Here is a Bash script you can execute locally to handle the heavy lifting. It requires the AWS CLI and the Session Manager plugin to be installed on your workstation.

#!/bin/bash
set -euo pipefail

CLUSTER_NAME="my-production-cluster"
REGION="us-east-1"
LOCAL_PORT="8443"

# Fetch the private endpoint of the EKS cluster
echo "Fetching EKS endpoint for ${CLUSTER_NAME}..."
EKS_ENDPOINT=$(aws eks describe-cluster \
  --name "${CLUSTER_NAME}" \
  --region "${REGION}" \
  --query "cluster.endpoint" \
  --output text | sed 's/https:\/\///')

# Find an active worker node instance ID using tags
echo "Finding an active worker node..."
INSTANCE_ID=$(aws ec2 describe-instances \
  --region "${REGION}" \
  --filters "Name=tag:eks:cluster-name,Values=${CLUSTER_NAME}" "Name=instance-state-name,Values=running" \
  --query "Reservations[0].Instances[0].InstanceId" \
  --output text)

if [ "$INSTANCE_ID" == "None" ]; then
  echo "Error: No running worker nodes found."
  exit 1
fi

echo "Establishing SSM tunnel through ${INSTANCE_ID} to ${EKS_ENDPOINT}..."
echo "Leave this terminal open.

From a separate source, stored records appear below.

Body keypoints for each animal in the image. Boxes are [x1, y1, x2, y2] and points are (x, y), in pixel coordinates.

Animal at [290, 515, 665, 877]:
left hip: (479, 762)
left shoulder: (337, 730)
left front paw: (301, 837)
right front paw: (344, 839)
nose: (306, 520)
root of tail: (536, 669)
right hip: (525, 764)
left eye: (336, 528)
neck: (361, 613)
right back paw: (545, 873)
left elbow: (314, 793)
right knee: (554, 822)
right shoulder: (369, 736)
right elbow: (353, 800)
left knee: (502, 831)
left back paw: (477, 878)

Access EKS via https://localhost:${LOCAL_PORT}"

# Start the port forwarding session
aws ssm start-session \
  --region "${REGION}" \
  --target "${INSTANCE_ID}" \
  --document-name AWS-StartPortForwardingSessionToRemoteHost \
  --parameters "{\"host\":[\"${EKS_ENDPOINT}\"],\"portNumber\":[\"443\"],\"localPortNumber\":[\"${LOCAL_PORT}\"]}"

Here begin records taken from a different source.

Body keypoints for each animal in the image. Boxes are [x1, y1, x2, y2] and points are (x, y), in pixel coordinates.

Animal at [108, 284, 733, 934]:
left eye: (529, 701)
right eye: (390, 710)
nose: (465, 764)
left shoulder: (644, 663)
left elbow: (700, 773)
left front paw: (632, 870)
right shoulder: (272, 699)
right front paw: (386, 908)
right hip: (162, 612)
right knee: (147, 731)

Run this script, and it will bind localhost:8443 to the private API endpoint.

Updating Kubeconfig

The final step is modifying your local Kubernetes configuration. You cannot simply run aws eks update-kubeconfig and call it a day, because that will configure the private AWS endpoint, which your machine still cannot route to directly.

You need to manually alter the server field for your cluster to point to the local port.

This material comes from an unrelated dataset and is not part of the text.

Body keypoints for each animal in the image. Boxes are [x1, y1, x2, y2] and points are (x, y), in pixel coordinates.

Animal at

When you port-forward the EKS API server to your local machine, connecting to https://localhost:8443 introduces a new problem. The API server presents a TLS certificate minted for its internal AWS endpoint (e.g., 1234567890ABCDEF.yl4.us-east-1.eks.amazonaws.com), not localhost.

The quick, dirty fix is to add insecure-skip-tls-verify: true to your kubeconfig. But nothing screams "I definitely passed my SOC2 audit" quite like explicitly disabling TLS validation in production. It is the infrastructure equivalent of putting black tape over a check engine light.

Instead of turning off validation, we can instruct kubectl to connect via our local port but validate the TLS certificate against the actual EKS endpoint hostname. We do this by utilizing the tls-server-name parameter.

apiVersion: v1
clusters:
- cluster:
    server: https://localhost:8443
    # Validate the certificate against the real AWS endpoint
    tls-server-name: 1234567890ABCDEF.yl4.us-east-1.eks.amazonaws.com
  name: arn:aws:eks:us-east-1:123456789012:cluster/my-production-cluster
# ... contexts and users remain unchanged

Once saved, kubectl get pods will route securely through the SSM tunnel, across the worker node, and hit the control plane.

Wrap-Up

Relying on SSM port forwarding eliminates the need for VPNs, bastion hosts, and complex routing rules just to run operational commands against an isolated EKS cluster. By utilizing the existing IAM-integrated agent on your worker nodes, you shrink your external attack surface while maintaining strict audit trails for developer access.